An important distinction is drawn between closed (endorheic) lakes, with no outflow, and exorheic lakes, which are drained by outflowing rivers. Endorheic lakes are very dependent on the balance of inflows and evaporation and are very sensitive to change in either (whether driven by climate change, climatic variability, or human interventions). This also means that they are very important indicators of climate change and can provide records of past hydroclimatic variability over a large area (e.g., Kilkus, 1998; Obolkin and Potemkin, 1998). Small endorheic lakes are most vulnerable to a change in climate; there are indications that even relatively small changes in inputs can produce large fluctuations in water level (and salinity) in small closed lakes in western North America (Laird et al., 1996).
The largest endorheic lakes in the world are the Caspian and Aral Seas, Lake Balkash, Lake Chad, Lake Titicaca, and the Great Salt Lake. Some of the largest east African lakes, including Lakes Tanganyika and Malawi, also can be regarded as practically endorheic. Changes in inflows to such lakes can have very substantial effects: The Aral Sea, for example, has been significantly reduced by increased abstractions of irrigation water upstream, the Great Salt Lake in the United States has increased in size in recent years as a result of increased precipitation in its catchment, and Qinghai Lake in China has shrunk following a fall in catchment precipitation. Many endorheic lake systems include significant internal thresholds, beyond which change may be very different. Lake Balkash, for example, currently consists of a saline part and a fresh part, connected by a narrow strait. Several rivers discharge into the fresh part, preventing salinization of the entire lake. A reduction in freshwater inflows, however, would change the lake regime and possibly lead to salinization of the freshwater part; this would effectively destroy the major source of water for a large area.

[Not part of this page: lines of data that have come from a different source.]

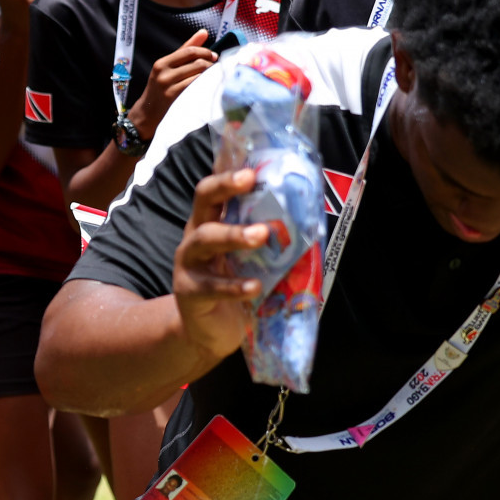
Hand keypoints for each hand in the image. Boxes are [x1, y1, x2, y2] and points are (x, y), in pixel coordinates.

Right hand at [129, 29, 216, 138]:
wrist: (147, 112)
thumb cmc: (160, 88)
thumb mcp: (167, 68)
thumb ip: (185, 50)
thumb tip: (203, 32)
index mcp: (162, 63)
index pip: (189, 51)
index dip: (205, 52)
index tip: (214, 56)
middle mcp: (163, 73)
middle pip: (196, 62)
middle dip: (210, 64)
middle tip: (216, 68)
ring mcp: (168, 85)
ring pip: (198, 74)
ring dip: (210, 74)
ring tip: (213, 76)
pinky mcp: (174, 97)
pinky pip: (196, 86)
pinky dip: (205, 84)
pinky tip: (208, 86)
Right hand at [171, 167, 265, 362]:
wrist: (209, 333)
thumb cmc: (235, 286)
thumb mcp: (251, 259)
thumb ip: (267, 239)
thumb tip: (310, 218)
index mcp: (212, 221)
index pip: (218, 188)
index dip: (230, 173)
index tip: (253, 166)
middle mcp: (196, 235)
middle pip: (203, 199)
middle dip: (225, 186)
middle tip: (250, 182)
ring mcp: (189, 263)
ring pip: (204, 238)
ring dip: (234, 234)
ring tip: (261, 235)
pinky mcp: (189, 292)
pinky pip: (210, 286)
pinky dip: (234, 285)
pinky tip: (255, 286)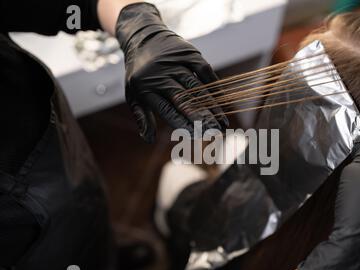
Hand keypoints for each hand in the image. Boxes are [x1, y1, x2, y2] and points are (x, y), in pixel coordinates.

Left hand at [115, 3, 227, 142]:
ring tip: (222, 123)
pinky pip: (205, 72)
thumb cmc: (139, 73)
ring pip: (197, 88)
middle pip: (185, 100)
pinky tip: (221, 104)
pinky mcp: (189, 53)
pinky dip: (214, 88)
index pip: (168, 110)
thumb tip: (148, 140)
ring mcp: (177, 63)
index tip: (197, 135)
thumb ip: (142, 117)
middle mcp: (162, 75)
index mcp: (146, 87)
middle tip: (214, 132)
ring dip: (212, 106)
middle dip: (201, 117)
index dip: (183, 124)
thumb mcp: (133, 94)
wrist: (142, 36)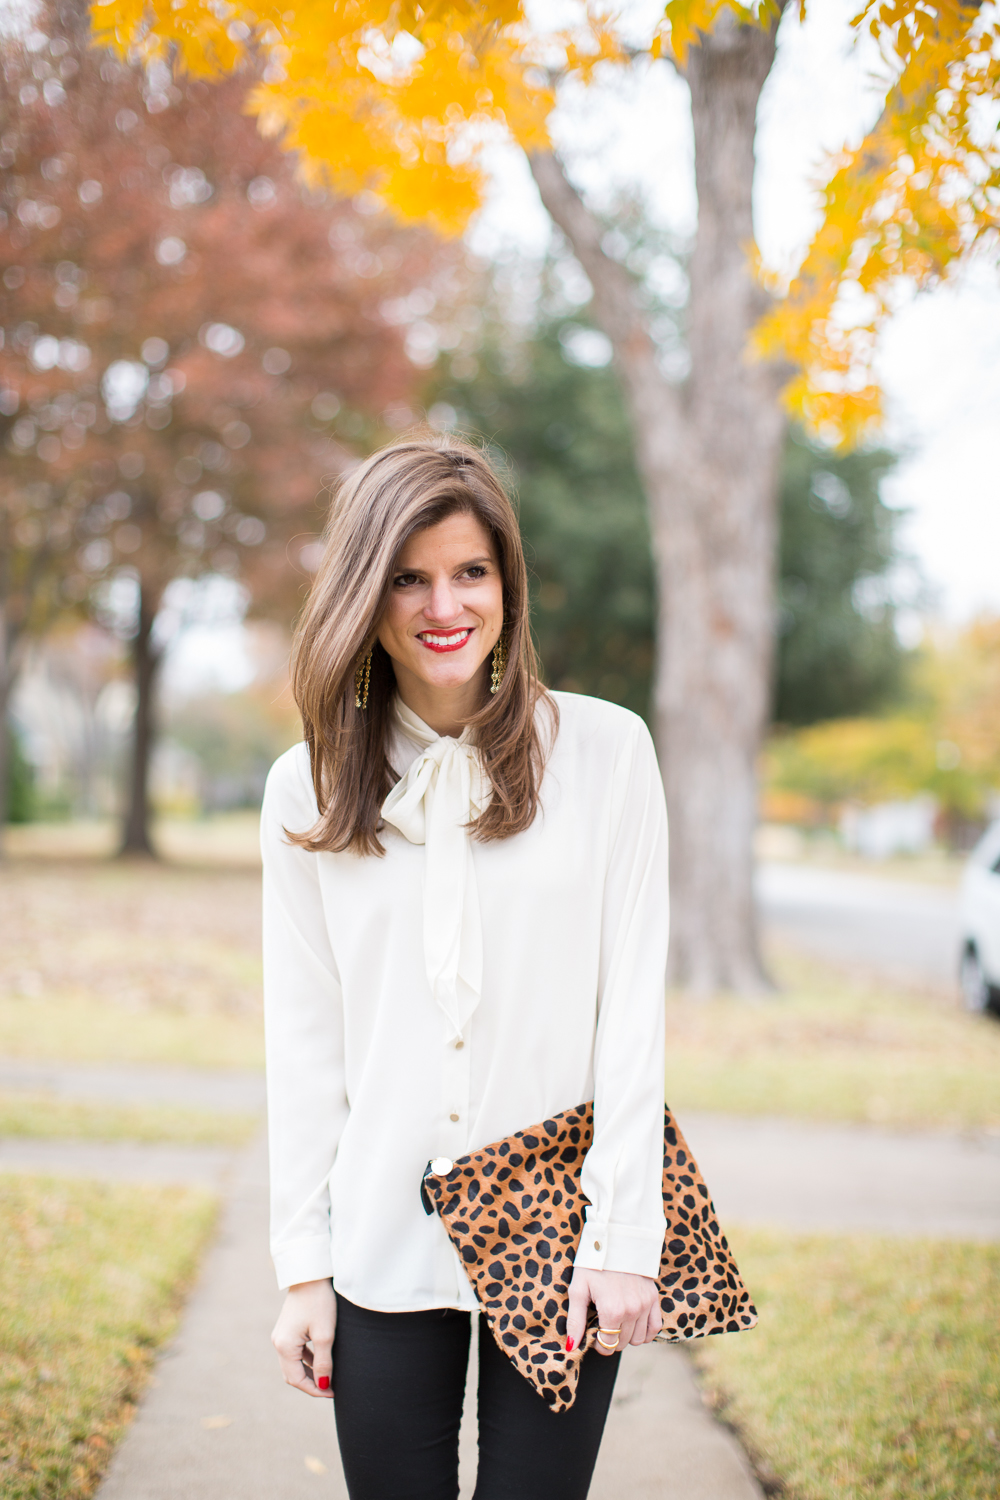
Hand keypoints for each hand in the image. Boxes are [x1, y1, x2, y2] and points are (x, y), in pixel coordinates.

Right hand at [271, 1278, 335, 1396]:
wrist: (311, 1274)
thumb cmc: (319, 1302)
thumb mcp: (325, 1334)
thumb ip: (324, 1362)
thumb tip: (324, 1386)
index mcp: (284, 1346)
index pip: (296, 1379)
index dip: (314, 1390)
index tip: (332, 1393)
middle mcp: (278, 1342)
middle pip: (292, 1374)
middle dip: (310, 1384)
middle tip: (330, 1388)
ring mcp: (281, 1334)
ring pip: (293, 1364)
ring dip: (309, 1372)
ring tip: (328, 1377)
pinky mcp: (287, 1327)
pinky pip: (295, 1352)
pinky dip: (306, 1360)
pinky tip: (321, 1360)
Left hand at [566, 1267, 660, 1355]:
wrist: (616, 1240)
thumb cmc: (593, 1264)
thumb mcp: (578, 1289)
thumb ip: (575, 1321)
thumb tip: (571, 1347)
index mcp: (612, 1310)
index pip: (607, 1344)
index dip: (598, 1344)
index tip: (593, 1333)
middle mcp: (632, 1310)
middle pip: (622, 1343)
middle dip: (610, 1338)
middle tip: (602, 1323)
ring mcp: (645, 1304)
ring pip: (639, 1339)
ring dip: (627, 1336)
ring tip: (616, 1321)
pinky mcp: (653, 1298)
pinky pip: (654, 1328)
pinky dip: (645, 1331)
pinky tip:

Exorheic lakes also may be sensitive to changes in the amount of inflow and the volume of evaporation. Evidence from Lake Victoria (east Africa), for example, indicates that lake levels may be increased for several years following a short-duration increase in precipitation and inflows. There also may be significant thresholds involving rapid shifts from open to closed lake conditions. Progressive southward expansion of Lake Winnipeg under postglacial isostatic tilting was suppressed by a warm dry climate in the mid-Holocene, when the north basin of the lake became closed (endorheic) and the south basin was dry (Lewis et al., 1998). A trend of progressively moister climates within the past 5,000 years caused a return from closed to open (overflowing) lake conditions in the north basin and rapid flooding of the south basin about 1,000 years later. Other examples include Lake Manitoba, which was dry during the warm mid-Holocene (Teller and Last, 1982). Computations of sustainable lake area under equilibrium water balance (after Bengtsson and Malm, 1997) indicate that a return to dry conditions comparable to the mid-Holocene climate could cause this 24,400-km2 lake draining a vast area from the Rocky Mountains east almost to Lake Superior to become endorheic again (Lewis et al., 1998).
Climate change also is likely to have an effect on lake water quality, through changes in water temperature and the extent and duration of ice cover. These effects are considered in Section 4.3.10.